From the floor of a small ballet studio overlooking Sansom Street, two stories up, she floats effortlessly across mirror-side and says this so quietly and with such conviction, I am struck by both its punch and its pick-up, "Push your walls away."
And so I do:
In a barre pilates class, extended through my potential "X" toward the four corners of that space;
Rising from a deep chair pose, reaching beyond the beams in the old room in the back, with dim light, blocked by a narrow alley and overlapping borders;
From stride one of 15 miles so early on a Saturday that I am alone with the struggle - of grass against frost, geese against wind, emptiness against suffocation and me against the unknown miles; and
From my last mile, finally in time with my breath:
Inhale, you can do this.
Exhale, push the walls away.
Inhale, lengthen my stride with loose hips.
Exhale, move my weight into the momentum.
Inhale, believe in the finish line.
Exhale, channel crossing it.
It is within these rhythmic breaths that I am warm on the coldest winter runs, that I see purpose in movement and find insight to the space between me and my practice. As a Runner, I've learned that I identify the unknown as the walls that hold me down into the known, crushing growth and slowing potential. My constant breath pushes this thought from my head and this concept from my radar. It is a workout within any given workout to push my thoughts out beyond the limits I perceive and the pain that often comes with poor conditions.

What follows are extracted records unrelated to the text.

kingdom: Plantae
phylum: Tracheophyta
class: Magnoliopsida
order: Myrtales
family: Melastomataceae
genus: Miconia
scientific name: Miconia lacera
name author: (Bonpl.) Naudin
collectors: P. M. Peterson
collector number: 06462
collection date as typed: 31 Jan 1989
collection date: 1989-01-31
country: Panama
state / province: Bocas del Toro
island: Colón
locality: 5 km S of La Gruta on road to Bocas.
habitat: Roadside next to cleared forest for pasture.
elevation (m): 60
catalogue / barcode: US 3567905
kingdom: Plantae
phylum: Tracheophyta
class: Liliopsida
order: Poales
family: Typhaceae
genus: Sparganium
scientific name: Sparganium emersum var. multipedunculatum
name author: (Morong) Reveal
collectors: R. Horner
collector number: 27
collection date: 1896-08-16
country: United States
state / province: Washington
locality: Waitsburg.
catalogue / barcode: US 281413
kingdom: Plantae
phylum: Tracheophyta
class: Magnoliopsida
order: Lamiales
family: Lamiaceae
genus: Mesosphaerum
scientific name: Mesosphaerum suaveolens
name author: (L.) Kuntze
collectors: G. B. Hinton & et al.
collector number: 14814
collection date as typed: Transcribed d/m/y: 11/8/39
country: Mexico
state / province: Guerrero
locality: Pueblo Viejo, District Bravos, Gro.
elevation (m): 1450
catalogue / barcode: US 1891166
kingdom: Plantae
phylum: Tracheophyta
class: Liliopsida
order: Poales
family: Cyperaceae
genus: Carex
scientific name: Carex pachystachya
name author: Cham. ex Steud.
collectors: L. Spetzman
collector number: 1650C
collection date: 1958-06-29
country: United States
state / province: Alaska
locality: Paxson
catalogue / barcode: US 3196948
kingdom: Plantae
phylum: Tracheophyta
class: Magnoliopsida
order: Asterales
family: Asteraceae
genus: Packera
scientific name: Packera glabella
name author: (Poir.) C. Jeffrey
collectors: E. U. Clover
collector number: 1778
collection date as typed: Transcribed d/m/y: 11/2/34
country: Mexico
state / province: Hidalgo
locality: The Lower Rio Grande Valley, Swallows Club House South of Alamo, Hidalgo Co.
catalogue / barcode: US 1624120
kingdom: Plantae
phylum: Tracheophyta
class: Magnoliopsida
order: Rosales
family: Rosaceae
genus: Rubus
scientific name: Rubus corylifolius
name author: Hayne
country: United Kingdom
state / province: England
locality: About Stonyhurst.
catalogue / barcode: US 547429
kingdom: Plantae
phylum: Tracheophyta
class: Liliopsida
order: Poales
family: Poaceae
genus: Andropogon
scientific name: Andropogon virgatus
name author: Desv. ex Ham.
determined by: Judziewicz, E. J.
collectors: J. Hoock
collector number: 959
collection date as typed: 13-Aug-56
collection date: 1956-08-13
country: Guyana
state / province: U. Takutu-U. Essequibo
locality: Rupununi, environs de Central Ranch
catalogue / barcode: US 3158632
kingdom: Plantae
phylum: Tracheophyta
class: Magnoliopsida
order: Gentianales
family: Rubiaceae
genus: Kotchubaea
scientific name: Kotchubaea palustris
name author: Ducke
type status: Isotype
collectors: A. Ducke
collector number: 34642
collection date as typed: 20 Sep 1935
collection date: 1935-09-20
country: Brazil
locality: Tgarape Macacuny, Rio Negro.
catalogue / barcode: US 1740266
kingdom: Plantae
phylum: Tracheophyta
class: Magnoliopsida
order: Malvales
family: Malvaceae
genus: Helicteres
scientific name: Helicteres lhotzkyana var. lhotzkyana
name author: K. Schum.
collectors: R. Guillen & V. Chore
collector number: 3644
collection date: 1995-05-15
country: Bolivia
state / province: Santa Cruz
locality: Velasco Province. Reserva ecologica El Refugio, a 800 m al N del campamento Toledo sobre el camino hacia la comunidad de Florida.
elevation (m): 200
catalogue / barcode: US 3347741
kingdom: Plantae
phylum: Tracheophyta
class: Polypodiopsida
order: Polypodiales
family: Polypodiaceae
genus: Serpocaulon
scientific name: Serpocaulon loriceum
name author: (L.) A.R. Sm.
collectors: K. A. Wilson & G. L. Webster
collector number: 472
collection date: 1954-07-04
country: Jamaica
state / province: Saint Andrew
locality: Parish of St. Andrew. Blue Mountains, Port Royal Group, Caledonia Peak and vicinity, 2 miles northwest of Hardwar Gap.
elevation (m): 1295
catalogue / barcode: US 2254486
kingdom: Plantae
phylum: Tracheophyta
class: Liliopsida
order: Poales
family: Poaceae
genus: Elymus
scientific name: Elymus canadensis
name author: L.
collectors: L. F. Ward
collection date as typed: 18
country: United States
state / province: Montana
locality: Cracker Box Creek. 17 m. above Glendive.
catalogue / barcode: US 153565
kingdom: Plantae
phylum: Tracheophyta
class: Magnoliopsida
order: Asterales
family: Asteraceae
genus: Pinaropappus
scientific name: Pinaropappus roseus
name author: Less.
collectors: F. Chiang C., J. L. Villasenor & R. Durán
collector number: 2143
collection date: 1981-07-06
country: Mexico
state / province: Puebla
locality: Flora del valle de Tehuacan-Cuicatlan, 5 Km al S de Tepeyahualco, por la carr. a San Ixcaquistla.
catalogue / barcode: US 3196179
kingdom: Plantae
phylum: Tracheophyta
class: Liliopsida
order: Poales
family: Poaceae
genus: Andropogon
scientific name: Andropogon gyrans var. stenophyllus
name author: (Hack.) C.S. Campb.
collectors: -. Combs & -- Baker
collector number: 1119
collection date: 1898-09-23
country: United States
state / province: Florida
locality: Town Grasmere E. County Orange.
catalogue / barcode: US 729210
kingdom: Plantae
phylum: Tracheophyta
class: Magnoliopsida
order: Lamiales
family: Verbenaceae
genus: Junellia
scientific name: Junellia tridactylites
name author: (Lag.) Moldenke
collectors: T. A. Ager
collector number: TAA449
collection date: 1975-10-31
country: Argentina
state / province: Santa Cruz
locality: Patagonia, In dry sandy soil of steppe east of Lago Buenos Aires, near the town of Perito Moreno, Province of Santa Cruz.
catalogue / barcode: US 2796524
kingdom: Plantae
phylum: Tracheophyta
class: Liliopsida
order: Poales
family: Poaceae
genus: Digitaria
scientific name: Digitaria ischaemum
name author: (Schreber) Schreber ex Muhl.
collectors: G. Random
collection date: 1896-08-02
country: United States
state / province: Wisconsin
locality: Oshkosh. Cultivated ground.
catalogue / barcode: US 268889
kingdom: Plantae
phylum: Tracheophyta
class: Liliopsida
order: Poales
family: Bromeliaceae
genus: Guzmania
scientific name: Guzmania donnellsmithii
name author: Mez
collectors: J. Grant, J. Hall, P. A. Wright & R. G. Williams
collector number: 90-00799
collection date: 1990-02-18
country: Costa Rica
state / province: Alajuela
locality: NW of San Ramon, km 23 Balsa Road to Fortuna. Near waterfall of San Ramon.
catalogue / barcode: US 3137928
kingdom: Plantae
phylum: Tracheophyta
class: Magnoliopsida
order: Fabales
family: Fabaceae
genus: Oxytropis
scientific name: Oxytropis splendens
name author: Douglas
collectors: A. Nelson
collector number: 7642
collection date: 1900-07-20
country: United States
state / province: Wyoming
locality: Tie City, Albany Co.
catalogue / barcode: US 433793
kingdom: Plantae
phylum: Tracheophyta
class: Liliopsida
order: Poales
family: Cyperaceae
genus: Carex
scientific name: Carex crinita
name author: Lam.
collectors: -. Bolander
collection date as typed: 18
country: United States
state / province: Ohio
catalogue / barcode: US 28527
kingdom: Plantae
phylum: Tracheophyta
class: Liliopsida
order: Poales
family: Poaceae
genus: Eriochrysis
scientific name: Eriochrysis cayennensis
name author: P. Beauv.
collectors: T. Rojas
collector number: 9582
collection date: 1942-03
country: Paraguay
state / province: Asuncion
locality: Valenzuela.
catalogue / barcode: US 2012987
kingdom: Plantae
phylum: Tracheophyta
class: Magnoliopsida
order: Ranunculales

I push away "cannot," and "what if," fears and the "no fucking way," doubts and "I'm too old," emptiness and anger, anxiety and pain, and disappointment and fatigue. With every step forward into a run, I hold up the space between my walls, breathe deep, and tighten my grip on gratitude ever so slightly. It is this way and only this way that I find personal bests still at the end of long races, waiting with open arms, and whispering all the while, "boom."